Abstract
Introduction Belumosudil (BEL), a selective Rho-associated coiled-coil kinase 2 (ROCK2) inhibitor, has shown clinical efficacy in the management of chronic graft-versus-host disease (cGvHD), particularly in reversing fibrosis. Patient-reported outcomes (PROs) are increasingly recognized as valuable tools for assessing treatment response in cGvHD, such as the modified Lee Symptom Score (mLSS) serving as a practical tool for evaluating symptom burden. The current study aims to assess the clinical activity of BEL based on the symptom burden longitudinally measured by the mLSS in cGvHD patients treated with BEL after multiple prior therapy failures.
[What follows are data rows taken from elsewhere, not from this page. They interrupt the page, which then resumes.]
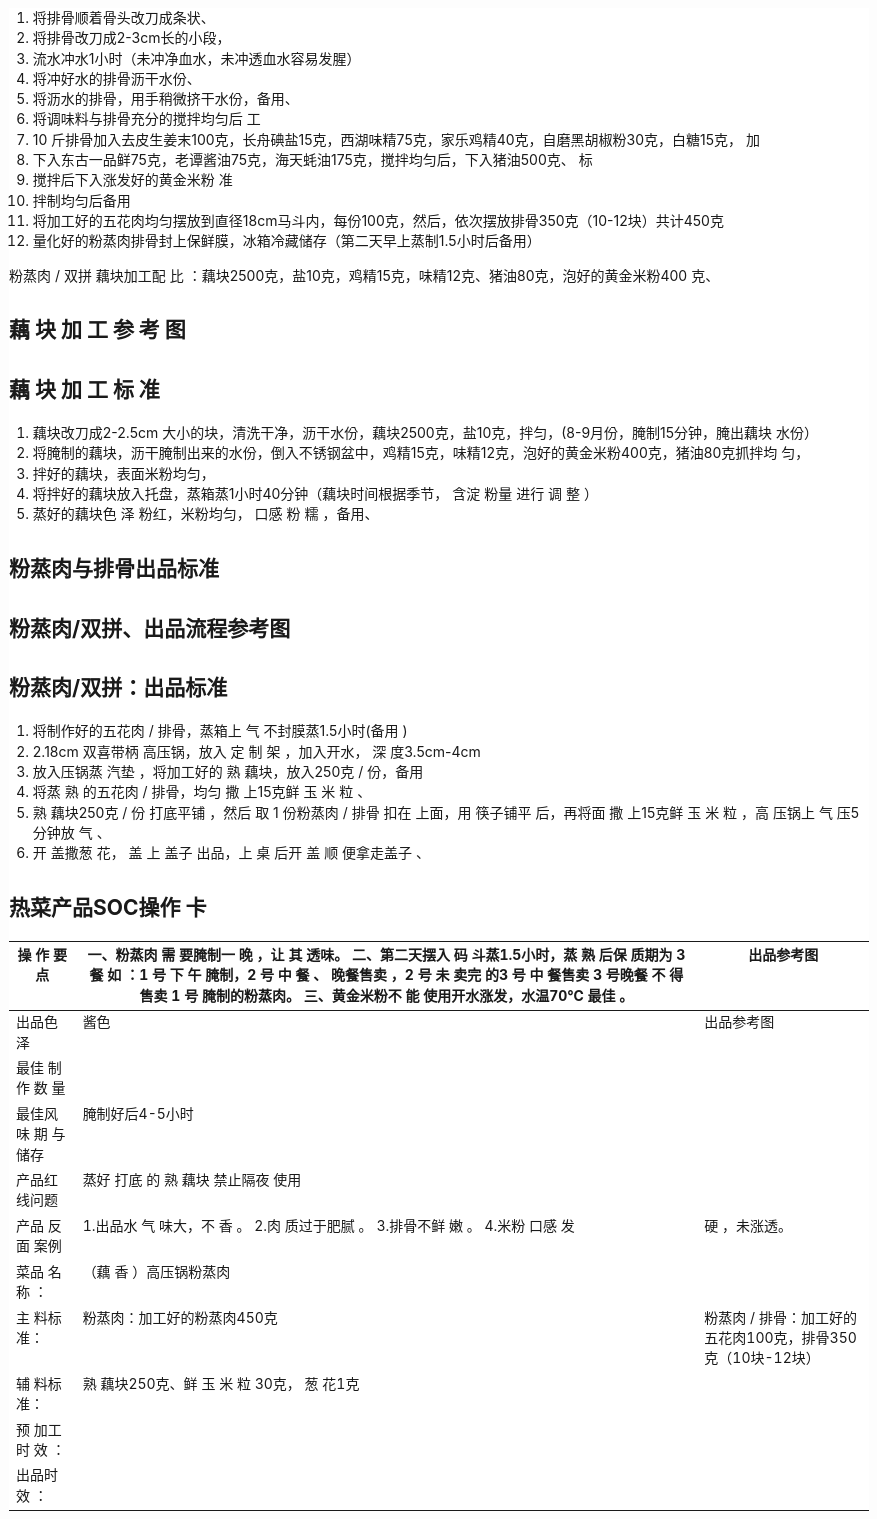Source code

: 
1. 将排骨顺着骨头改刀成条状、
2. 将排骨改刀成2-3cm长的小段，
3. 流水冲水1小时（未冲净血水，未冲透血水容易发腥）
4. 将冲好水的排骨沥干水份、
5. 将沥水的排骨，用手稍微挤干水份，备用、
7. 将调味料与排骨充分的搅拌均匀后 工
6. 10 斤排骨加入去皮生姜末100克，长舟碘盐15克，西湖味精75克，家乐鸡精40克，自磨黑胡椒粉30克，白糖15克， 加
8. 下入东古一品鲜75克，老谭酱油75克，海天蚝油175克，搅拌均匀后，下入猪油500克、 标
9. 搅拌后下入涨发好的黄金米粉 准
10. 拌制均匀后备用
11. 将加工好的五花肉均匀摆放到直径18cm马斗内，每份100克，然后，依次摆放排骨350克（10-12块）共计450克
12. 量化好的粉蒸肉排骨封上保鲜膜，冰箱冷藏储存（第二天早上蒸制1.5小时后备用）

粉蒸肉 / 双拼 藕块加工配 比 ：藕块2500克，盐10克，鸡精15克，味精12克、猪油80克，泡好的黄金米粉400 克、

## 藕 块 加 工 参 考 图



## 藕 块 加 工 标 准

1. 藕块改刀成2-2.5cm 大小的块，清洗干净，沥干水份，藕块2500克，盐10克，拌匀，(8-9月份，腌制15分钟，腌出藕块 水份）
2. 将腌制的藕块，沥干腌制出来的水份，倒入不锈钢盆中，鸡精15克，味精12克，泡好的黄金米粉400克，猪油80克抓拌均 匀，
3. 拌好的藕块，表面米粉均匀，
4. 将拌好的藕块放入托盘，蒸箱蒸1小时40分钟（藕块时间根据季节， 含淀 粉量 进行 调 整 ）
5. 蒸好的藕块色 泽 粉红，米粉均匀， 口感 粉 糯 ，备用、

## 粉蒸肉与排骨出品标准

## 粉蒸肉/双拼、出品流程参考图



## 粉蒸肉/双拼：出品标准

1. 将制作好的五花肉 / 排骨，蒸箱上 气 不封膜蒸1.5小时(备用 )
2. 2.18cm 双喜带柄 高压锅，放入 定 制 架 ，加入开水， 深 度3.5cm-4cm
3. 放入压锅蒸 汽垫 ，将加工好的 熟 藕块，放入250克 / 份，备用
4. 将蒸 熟 的五花肉 / 排骨，均匀 撒 上15克鲜 玉 米 粒 、
5. 熟 藕块250克 / 份 打底平铺 ，然后 取 1 份粉蒸肉 / 排骨 扣在 上面，用 筷子铺平 后，再将面 撒 上15克鲜 玉 米 粒 ，高 压锅上 气 压5分钟放 气 、
6. 开 盖撒葱 花， 盖 上 盖子 出品，上 桌 后开 盖 顺 便拿走盖子 、

## 热菜产品SOC操作 卡

| 操 作 要 点     | 一、粉蒸肉 需 要腌制一 晚 ，让 其 透味。 二、第二天摆入 码 斗蒸1.5小时，蒸 熟 后保 质期为 3 餐 如 ：1 号 下 午 腌制，2 号 中 餐 、 晚餐售卖 ，2 号 未 卖完 的3 号 中 餐售卖 3 号晚餐 不 得售卖 1 号 腌制的粉蒸肉。 三、黄金米粉不 能 使用开水涨发，水温70℃ 最佳 。   | 出品参考图                                |
|-------------|------------------------------------------------------------------------------------------------------------------------------------------------------------------|--------------------------------------|
| 出品色 泽       | 酱色                                                                                                                                                               | 出品参考图                                |
| 最佳 制作 数 量   |                                                                                                                                                                  |                                      |
| 最佳风 味 期 与储存 | 腌制好后4-5小时                                                                                                                                                        |                                      |
| 产品红 线问题     | 蒸好 打底 的 熟 藕块 禁止隔夜 使用                                                                                                                                             |                                      |
| 产品 反 面 案例   | 1.出品水 气 味大，不 香 。 2.肉 质过于肥腻 。 3.排骨不鲜 嫩 。 4.米粉 口感 发                                                                                                                | 硬 ，未涨透。                              |
| 菜品 名称 ：     | （藕 香 ）高压锅粉蒸肉                                                                                                                                                     |                                      |
| 主 料标准：      | 粉蒸肉：加工好的粉蒸肉450克                                                                                                                                                  | 粉蒸肉 / 排骨：加工好的五花肉100克，排骨350克（10块-12块） |
| 辅 料标准：      | 熟 藕块250克、鲜 玉 米 粒 30克， 葱 花1克                                                                                                                                      |                                      |
| 预 加工时 效 ：   |                                                                                                                                                                  |                                      |
| 出品时 效 ：     |                                                                                                                                                                  |                                      |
Patients and methods This retrospective, multicentre study evaluated clinical outcomes and longitudinal improvement in mLSS following BEL therapy in patients with cGVHD who had failed multiple lines of therapy. We included 87 patientswho started BEL therapy between March 2023 and June 2024 and had the mLSS assessed as a standard of care.
The 7-domain mLSS (skin, eye/mouth, breathing, eating/digestion, muscle/joints, energy, mental/emotional health) was assessed at baseline, 3, 6, and 12 months after the initiation of BEL. The sum of these domains was calculated to derive the total mLSS. A fibrotic sum score (FSS) was invented, calculated by summing the scores for limited joint movement, difficulty swallowing solids and liquids, and thickened skin, representing cGvHD manifestation of fibrosis. Clinically meaningful improvement (CMI) was defined as a reduction of ≥7 points in mLSS, ≥2 points in the FSS, and ≥ 1 point in each domain.
Longitudinal changes in overall mLSS, FSS, and the sum of mLSS in each domain were analyzed using repeated measures with a general linear model (GLM), as well as the proportion of patients showing clinically meaningful improvement (CMI).
Results A total of 87 patients with cGVHD were treated with BEL and had mLSS data available. At the time of starting BEL, 68% (n=59) patients had severe grade cGvHD, with a median of 3 (1-7) affected organs, and had received a median of 4 (2-10) prior lines of therapy. Most patients (82%, n=69/84) started BEL at 200 mg daily. With a median follow-up duration of 15.8 months among survivors (range 1–27) after BEL, the 6- and 12-month FFS rates were 82.3% (95% CI [71.9–89.2]) and 72.2% [60.0–81.3], respectively.
The mLSS scores showed gradual decline pattern over time: 25.9 ± 1.6 (mean±SE; n=87), 19.0±1.8 (n=59), 16.7±2.3 (n=34), and 16.9±2.7 (n=20) at baseline, 3, 6, and 12 months (p<0.001 by repeated measures using GLM). Compared to the baseline, the mLSS was reduced by 4.4 ± 0.9, 6.1 ± 1.5, and 8.3 ± 2.2 at 3, 6, and 12 months, respectively. The proportion of patients who achieved a CMI-mLSS at 3, 6, and 12 months was 46% (n=27/59), 53% (n=18/34), and 65% (n=13/20); when analyzed for the best improvement, 62% (n=37/60) of the patients showed a CMI-mLSS. When comparing both the continuous mLSS and the proportion of CMI-mLSS to overall response rate and clinical benefit, the only difference was found in patients with a CMI-mLSS at 6 months (76%, n=13/17), who had a higher clinical benefit rate compared to those without a CMI-mLSS (33%, n=5/15; p=0.031).
Similarly, the mean FSS scores were 4.2±0.4 (n=48), 2.4±0.5 (n=25), 2.4±0.7 (n=14), and 2.3±0.9 (n=8) at baseline, 3, 6, and 12 months, suggesting a significant reduction of fibrotic component of cGvHD over time with BEL therapy (p<0.001 by GLM). The proportion of patients who achieved a CMI-FSS at 3, 6, and 12 months was 20% (n=5/25), 43% (n=6/14), and 62% (n=5/8). When analyzed for the best improvement within 12 months of BEL treatment, 31% (n=8/26) showed a CMI-FSS.
Except for the eating/digestion domain (15%), a minimum of 30% of patients demonstrated a CMI in each domain; the highest CMI was reported in muscle/joints (58%), followed by eye/mouth (54%), skin (50%), breathing (42%), energy (38%), and mental/emotional health (31%).
Conclusion Our study reports a significant improvement in symptom burden with BEL therapy, as measured by the mLSS, over time. While it is challenging to observe objective response in fibrotic component of cGvHD only by NIH consensus criteria, the mLSS is a feasible and practical tool for capturing early clinical improvement, esp. fibrotic component, following BEL treatment, This highlights the importance of longitudinal monitoring of the mLSS and the urgent need for a reliable tool to assess symptom burden improvement with novel cGVHD therapies.